Boże, jak ja kocham "Kto wrobił Królika Rogera". To jest taki dziwaczny film. Pozwala nam doświadczyć interakcji Daffy'ego z Donaldem, rozjechania człowieka walcem, słoneczka śpiewającego "uśmiechnij się" i sępienia papierosków od dzieci.
Powtórzyłem sobie, żeby zabić smak po nowej "Brygadzie RR", bo filmy łączy temat animacyjnego showbiznesu i obecność kreskówkowych postaci w prawdziwym świecie.
I powiem Wam, że jak sobie porównać te produkcje, to aż przykro się robi, jak cofnęliśmy się w rozwoju. Nie pomogło CGI magikom, że nawet dwuwymiarowe postacie są tutaj trójwymiarowymi modelami i nie pomogło, że opanowaliśmy przez lata green screen do perfekcji. Bardzo często postacie w "Brygadzie" nie sprawiają wrażenia fizycznie obecnych - modele wydają się oddzielone od otoczenia, ludzie wydają się mieć bohaterów zawsze na odległość dwa chuje w bok od siebie. Do tego mimicznie kreskówki są przeokrutnie sztywne.
"Kto wrobił Królika Rogera" to z kolei nadal benchmark umieszczania animowanych postaci w aktorskim świecie - mimo, że są z papieru, działa na nie oświetlenie, a one same nie tracą nic ze swojej rysunkowej plastyczności. Sam Roger nie może się powstrzymać, żeby dotykać wszystko wokół, zostawiając na tym swój ślad, a w scenach kreskówkowej przemocy trzęsą się prawdziwe żaluzje i łamią prawdziwe stoły. Rysunkowe postacie nie boją się też kłaść łap na aktorach i wyciągać im rzeczy z kieszeni.
No i najśmieszniejsza rzecz - ten slapstick zestawiony zostaje ze światem noir, gdzie detektyw Bob Hoskins zapija smutki po utracie zamordowanego partnera (zmiażdżonego fortepianem przez kreskówkę). Całość osadzona jest w latach 40-tych, na tle wożącego się tramwajami Los Angeles. I naturalnie te dwa światy do siebie kompletnie nie pasują, ale jakoś sobie są obok siebie i biedni poważni ludzie muszą z tym dealować, tak wygląda życie. Jest tu serce tak do tego, jakie były kreskówki tamtej epoki, jak i do klasycznych scenariuszy kina noir. I to bez ostetancyjnych gier cieni i czarno-białych filtrów.
Nowy "Chip i Dale" wstydzi się swojej niewinnej 90-sowej przeszłości jak tylko może.
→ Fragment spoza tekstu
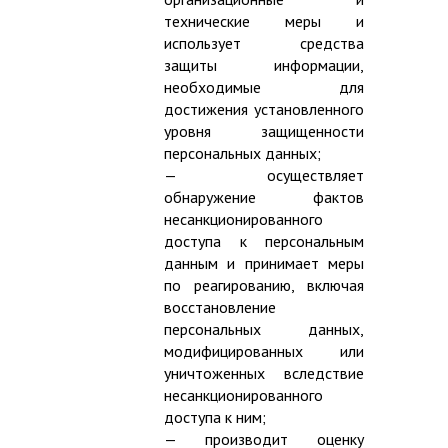
технические меры и
использует средства
защиты информации,
необходимые для
достижения установленного
уровня защищенности
персональных данных;
— осуществляет
обнаружение фактов
несанкционированного
доступа к персональным
данным и принимает меры
по реагированию, включая
восстановление
персональных данных,
модифицированных или
уничтоженных вследствие
несанкционированного
доступа к ним;
— производит оценку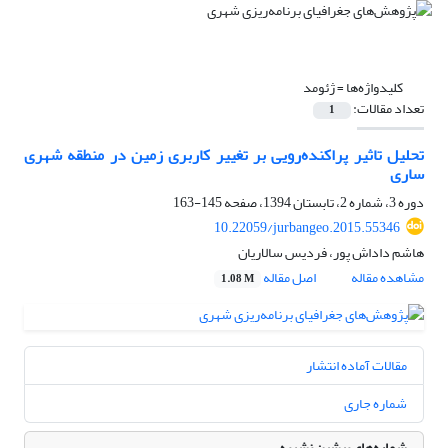
کلیدواژه‌ها =
ژئومد
تعداد مقالات:
1
تحلیل تاثیر پراکنده‌رویی بر تغییر کاربری زمین در منطقه شهری
ساری
دوره 3، شماره 2، تابستان 1394، صفحه
145-163
10.22059/jurbangeo.2015.55346
هاشم داداش پور، فردیس سالاریان
مشاهده مقاله
اصل مقاله
1.08 M
مقالات آماده انتشار
شماره جاری
شماره‌های پیشین نشریه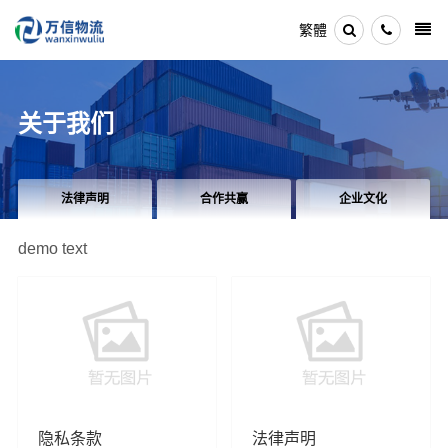
繁體
关于我们
法律声明
合作共赢
企业文化
demo text
隐私条款
法律声明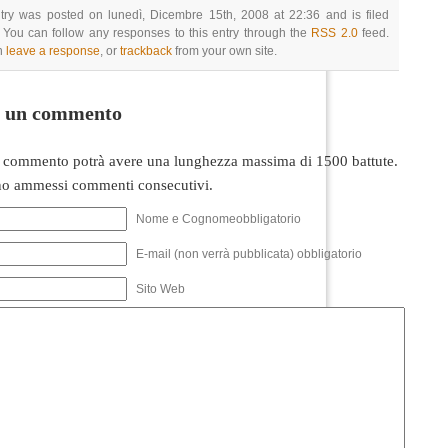
try was posted on lunedì, Dicembre 15th, 2008 at 22:36 and is filed
 You can follow any responses to this entry through the
RSS 2.0
feed.
n
leave a response
, or
trackback
from your own site.
i un commento
 commento potrà avere una lunghezza massima di 1500 battute.
o ammessi commenti consecutivi.
Nome e Cognomeobbligatorio
E-mail (non verrà pubblicata) obbligatorio
Sito Web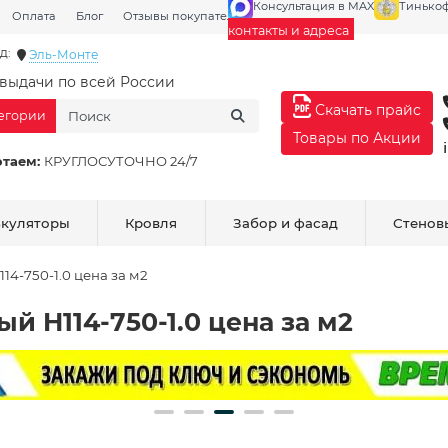
Консультация в MAX
Тинько
Оплата
Блог
Отзывы покупателей
Галерея
контакты и адреса
д:
Эль-Монте
выдачи по всей России
Скачать прайс
тегории
Товары по Акции
отаем:
КРУГЛОСУТОЧНО 24/7
ькуляторы
Кровля
Забор и фасад
Стенов
4-750-1.0 цена за м2
 H114-750-1.0 цена за м2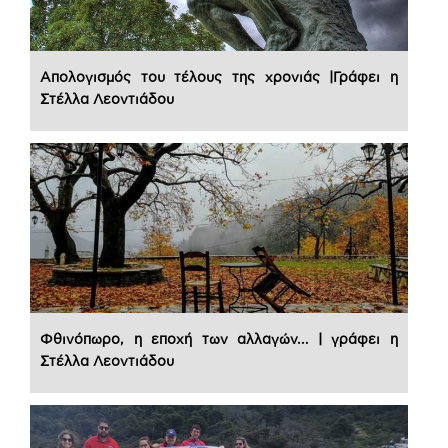
Απολογισμός του τέλους της χρονιάς |Γράφει η
Στέλλα Λεοντιάδου
Φθινόπωρο, η εποχή των αλλαγών… | γράφει η
Στέλλα Λεοντιάδου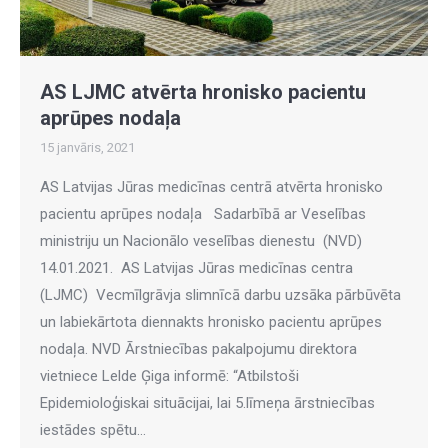
AS LJMC atvērta hronisko pacientu
aprūpes nodaļa
15 janvāris, 2021
AS Latvijas Jūras medicīnas centrā atvērta hronisko
pacientu aprūpes nodaļa Sadarbībā ar Veselības
ministriju un Nacionālo veselības dienestu (NVD)
14.01.2021. AS Latvijas Jūras medicīnas centra
(LJMC) Vecmīlgrāvja slimnīcā darbu uzsāka pārbūvēta
un labiekārtota diennakts hronisko pacientu aprūpes
nodaļa. NVD Ārstniecības pakalpojumu direktora
vietniece Lelde Ģiga informē: “Atbilstoši
Epidemioloģiskai situācijai, lai 5.līmeņa ārstniecības
iestādes spētu…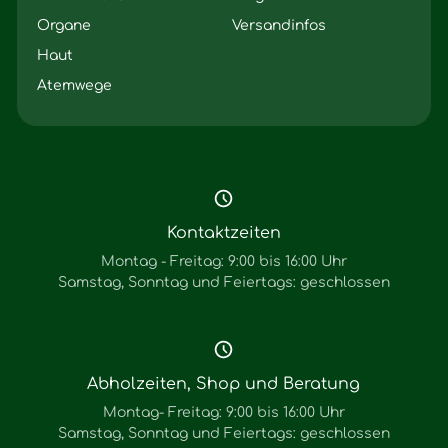
Organe
Versandinfos
Haut
Atemwege
Kontaktzeiten
Montag - Freitag: 9:00 bis 16:00 Uhr
Samstag, Sonntag und Feiertags: geschlossen
Abholzeiten, Shop und Beratung
Montag- Freitag: 9:00 bis 16:00 Uhr
Samstag, Sonntag und Feiertags: geschlossen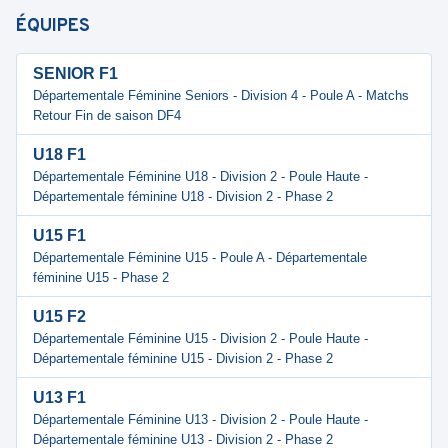
ÉQUIPES
SENIOR F1
Départementale Féminine Seniors - Division 4 - Poule A - Matchs
Retour Fin de saison DF4
U18 F1
Départementale Féminine U18 - Division 2 - Poule Haute -
Départementale féminine U18 - Division 2 - Phase 2
U15 F1
Départementale Féminine U15 - Poule A - Départementale
féminine U15 - Phase 2
U15 F2
Départementale Féminine U15 - Division 2 - Poule Haute -
Départementale féminine U15 - Division 2 - Phase 2
U13 F1
Départementale Féminine U13 - Division 2 - Poule Haute -
Départementale féminine U13 - Division 2 - Phase 2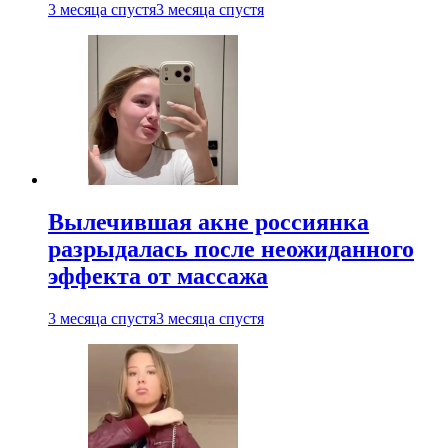
3 месяца спустя
3 месяца спустя
Вылечившая акне россиянка
разрыдалась после неожиданного
эффекта от массажа
3 месяца спустя
3 месяца спустя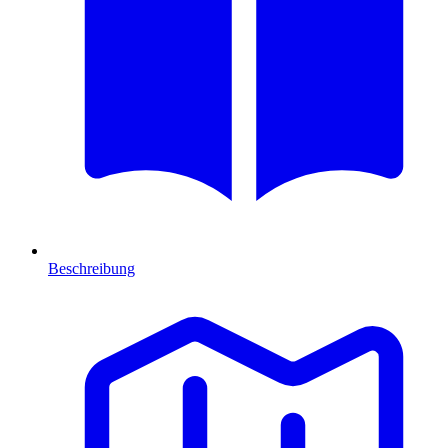
Beschreibung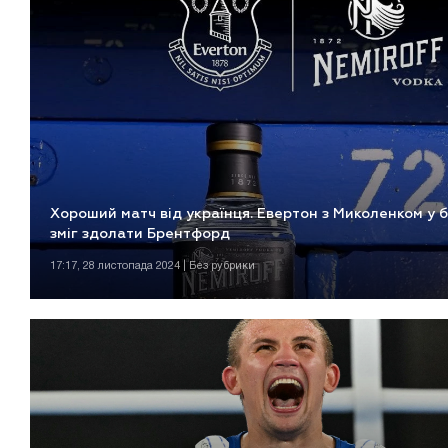
Хороший матч від українця. Евертон з Миколенком у б
зміг здолати Брентфорд
17:17, 28 листопада 2024 | Без рубрики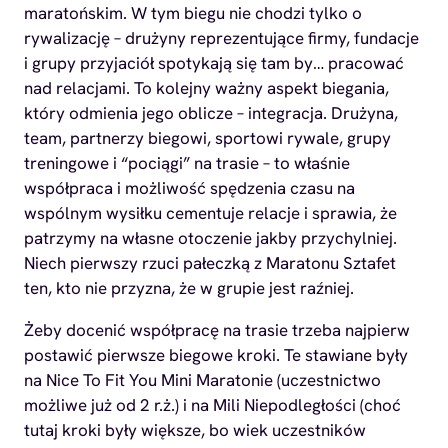
maratońskim. W tym biegu nie chodzi tylko o
rywalizację – drużyny reprezentujące firmy, fundacje
i grupy przyjaciół spotykają się tam by… pracować
nad relacjami. To kolejny ważny aspekt biegania,
który odmienia jego oblicze – integracja. Drużyna,
team, partnerzy biegowi, sportowi rywale, grupy
treningowe i “pociągi” na trasie – to właśnie
współpraca i możliwość spędzenia czasu na
wspólnym wysiłku cementuje relacje i sprawia, że
patrzymy na własne otoczenie jakby przychylniej.
Niech pierwszy rzuci pałeczką z Maratonu Sztafet
ten, kto nie przyzna, że w grupie jest raźniej.
Żeby docenić współpracę na trasie trzeba najpierw
postawić pierwsze biegowe kroki. Te stawiane były
na Nice To Fit You Mini Maratonie (uczestnictwo
możliwe już od 2 r.ż.) i na Mili Niepodległości (choć
tutaj kroki były większe, bo wiek uczestników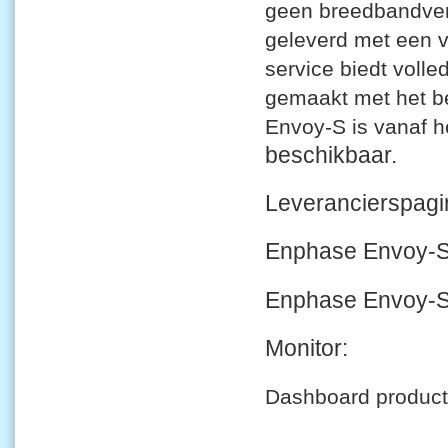
geen breedbandver
geleverd met een v
service biedt voll
gemaakt met het b
Envoy-S is vanaf 
beschikbaar.
Leverancier
Enphase Envoy-S
Enphase Envoy-
Monitor:
Dashboard producti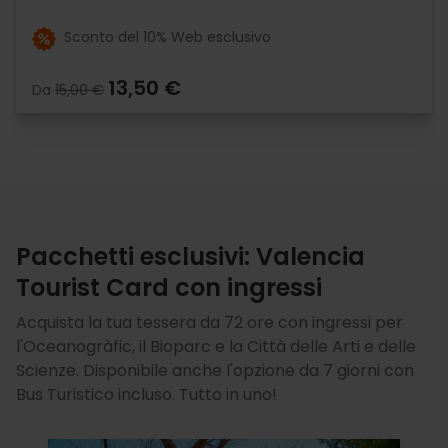
Sconto del 10% Web esclusivo
13,50 €
Da
15,00 €
Pacchetti esclusivi: Valencia
Tourist Card con ingressi
Acquista la tua tessera da 72 ore con ingressi per
l'Oceanogràfic, il Bioparc e la Città delle Arti e delle
Scienze. Disponibile anche l'opzione da 7 giorni con
Bus Turistico incluso. Tutto in uno!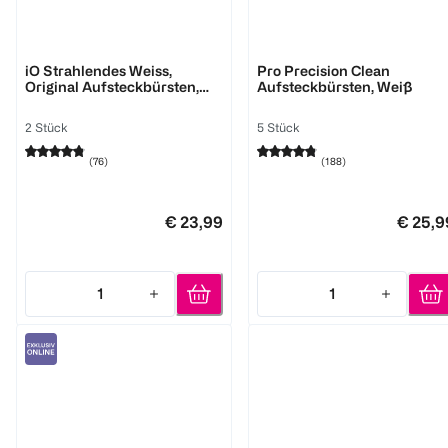
Oral-B
Oral-B
iO Strahlendes Weiss,
Pro Precision Clean
Original Aufsteckbürsten,
Aufsteckbürsten, Weiß
Weiß
2 Stück
5 Stück
(
76
)
(
188
)
€ 23,99
€ 25,9
1
1
Quantity: 1
Quantity: 1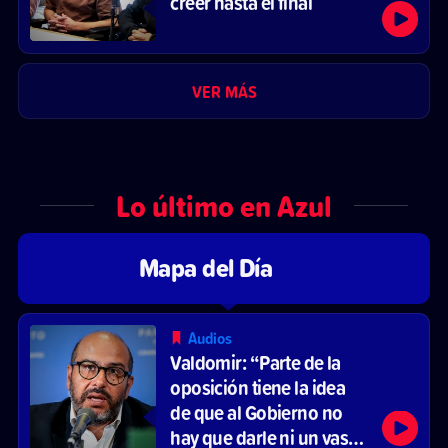
creer hasta el final
VER MÁS
Lo último en Azul
Mapa del Día
Audios
Valdomir: “Parte de la
oposición tiene la idea
de que al Gobierno no
hay que darle ni un vaso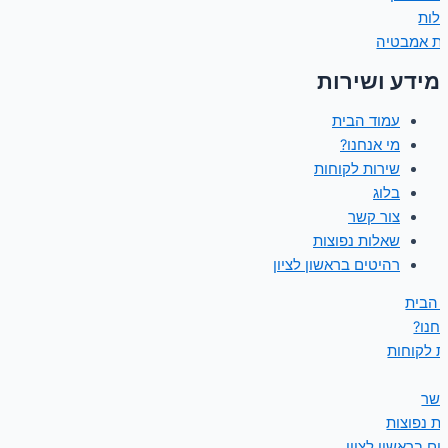
ולות
ות אמבטיה
מידע ושירות
עמוד הבית
מי אנחנו?
שירות לקוחות
בלוג
צור קשר
שאלות נפוצות
רהיטים בראשון לציון
 הבית
נחנו?
ת לקוחות
קשר
ת נפוצות
ים בראשון לציון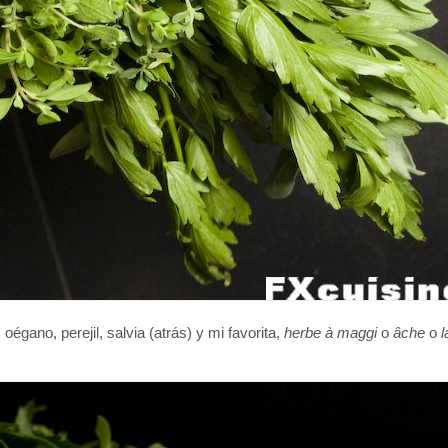
 oégano, perejil, salvia (atrás) y mi favorita,
herbe à maggi
o
âche
o
l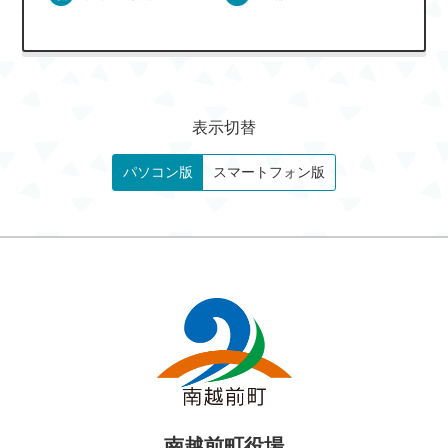
表示切替
パソコン版
スマートフォン版
南越前町役場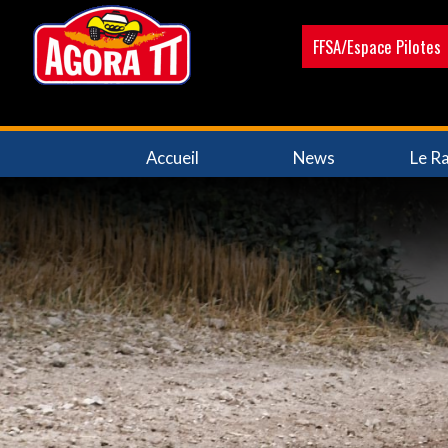
Aller
au
FFSA/Espace Pilotes
contenu
principal
Navigation
Accueil
News
Le Ra
principale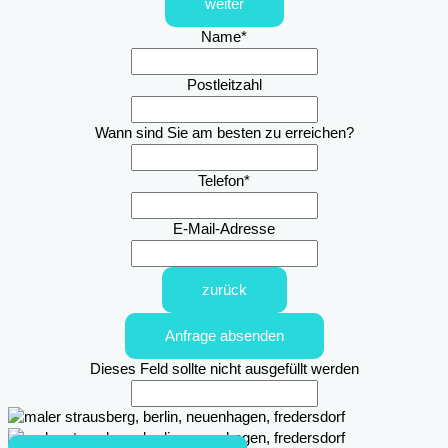
weiter
Name
*
Postleitzahl
Wann sind Sie am besten zu erreichen?
Telefon
*
E-Mail-Adresse
zurück
Anfrage absenden
Dieses Feld sollte nicht ausgefüllt werden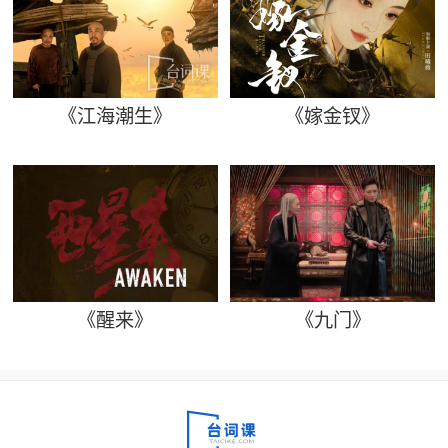
《江海潮生》
《嫁金钗》
《醒来》
《九门》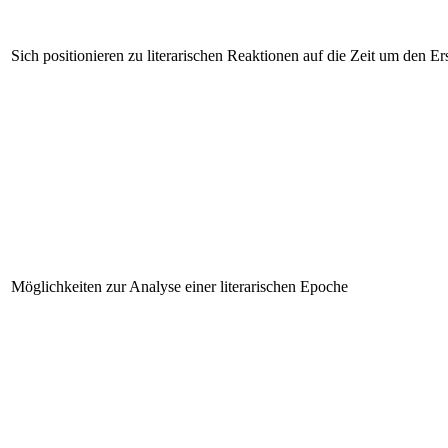
Sich positionieren zu literarischen Reaktionen auf die Zeit um den Er
Möglichkeiten zur Analyse einer literarischen Epoche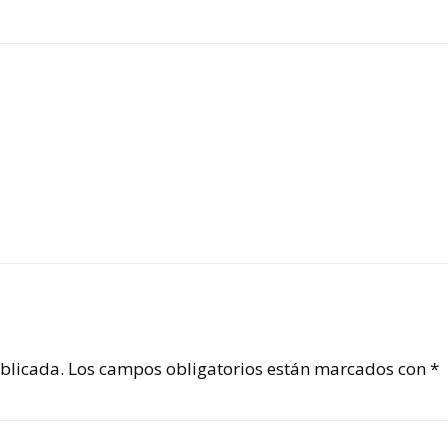
blicada.
Los campos obligatorios están marcados con
*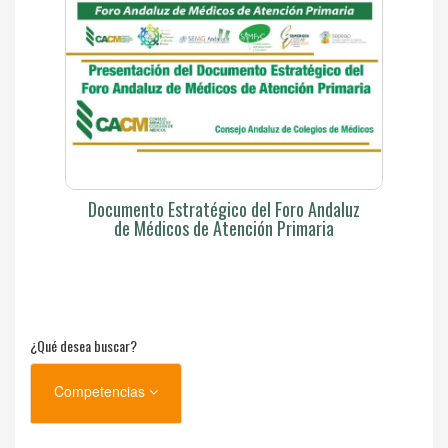
Documento Estratégico del Foro Andaluz
de Médicos de Atención Primaria
¿Qué desea buscar?
Competencias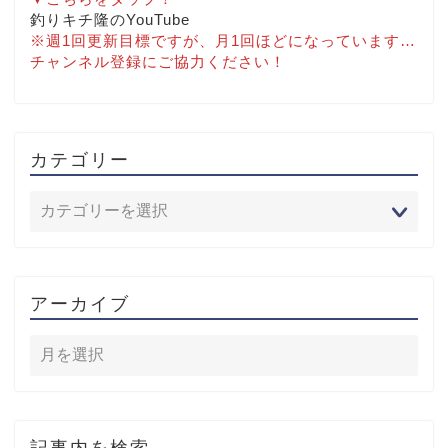
釣りキチ隆のYouTube
※週1回更新目標ですが、月1回ほどになっています…
チャンネル登録にご協力ください！
カテゴリー
アーカイブ
記事内を検索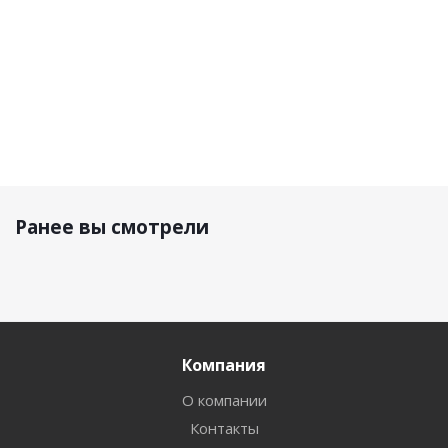
Ранее вы смотрели
Компания
О компании
Контакты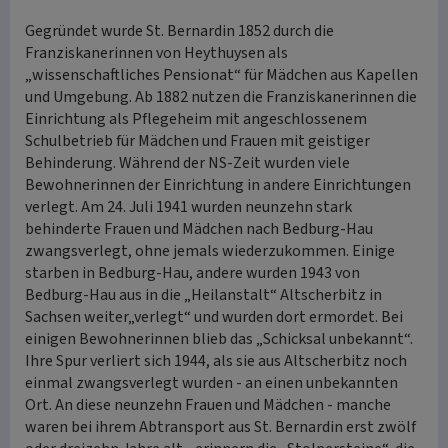
Gegründet wurde St. Bernardin 1852 durch die
Franziskanerinnen von Heythuysen als
„wissenschaftliches Pensionat“ für Mädchen aus Kapellen
und Umgebung. Ab 1882 nutzen die Franziskanerinnen die
Einrichtung als Pflegeheim mit angeschlossenem
Schulbetrieb für Mädchen und Frauen mit geistiger
Behinderung. Während der NS-Zeit wurden viele
Bewohnerinnen der Einrichtung in andere Einrichtungen
verlegt. Am 24. Juli 1941 wurden neunzehn stark
behinderte Frauen und Mädchen nach Bedburg-Hau
zwangsverlegt, ohne jemals wiederzukommen. Einige
starben in Bedburg-Hau, andere wurden 1943 von
Bedburg-Hau aus in die „Heilanstalt“ Altscherbitz in
Sachsen weiter„verlegt“ und wurden dort ermordet. Bei
einigen Bewohnerinnen blieb das „Schicksal unbekannt“.
Ihre Spur verliert sich 1944, als sie aus Altscherbitz noch
einmal zwangsverlegt wurden - an einen unbekannten
Ort. An diese neunzehn Frauen und Mädchen - manche
waren bei ihrem Abtransport aus St. Bernardin erst zwölf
Wycina głosy głównym bohaterom i spędza górę czasu na nowe backstory, w którym "Brygada RR" jest trochę przypałowym serialem jak "Horsing Around" z Bojacka. Cały dramat między postaciami to pretekstowe nudy, więc większość filmu Chip jest obrażony na Dale'a i sadzi sarkazmy absolutnie nieznośnym w tej roli głosem Johna Mulaney, a wokół nich roztacza się cyniczny świat zużytych, niepotrzebnych, uzależnionych kreskówek wykorzystujących się nawzajem i złych, często bez powodu, żeby było zabawniej. Naturalnie wszystko zostanie skomentowane śmiesznym tekstem. "Tak wiemy, haha, firmy w nieskończoność przerabiają, wykorzystują, wszystko jest kopią kopii, haha, dzieciaki, patrzcie, my też umiemy w internet i umiemy się z siebie śmiać. Ale przypał to jak firmy każą kreskówkom rapować, by trafić do młodzieży, co nie? Haha, my wiemy, jesteśmy tacy jak wy, młodzi, patrzcie jaki z nas reddit z tym memem, że jest ten Brzydki Sonic."
Nie zrozumcie mnie źle, Brzydki Sonic jest śmieszny za pierwszym razem. Czy się widziało już te niby kłótnie marek na Twitterze czy nie, jest się trochę pod wrażeniem, że są gotowi się śmiać. Ale potem ten żart pojawia się drugi raz. I trzeci raz. "CZY JUŻ MOŻEMY BYĆ CZĘŚCIĄ PACZKI, DZIECIAKI? CZY JUŻ JESTEŚMY COOL JAK TWÓJ ULUBIONY MEMPEJ W NECIE?"
To ja poproszę jednak sosiwo Królik Roger, wariacie. Sory. "Brygada RR" jest dla mnie zbyt przygnębiająca. Jakby wszystko można już było tylko doceniać ironicznie. "Tak, to my - Disney. Ale ironicznie ;). No i na serio też ;)."
Biedny Chip, chciał uniknąć przypału rapowania w kreskówce, a został ironicznie rapującą kreskówką we współczesnym odpowiedniku filmu o rapujących kreskówkach.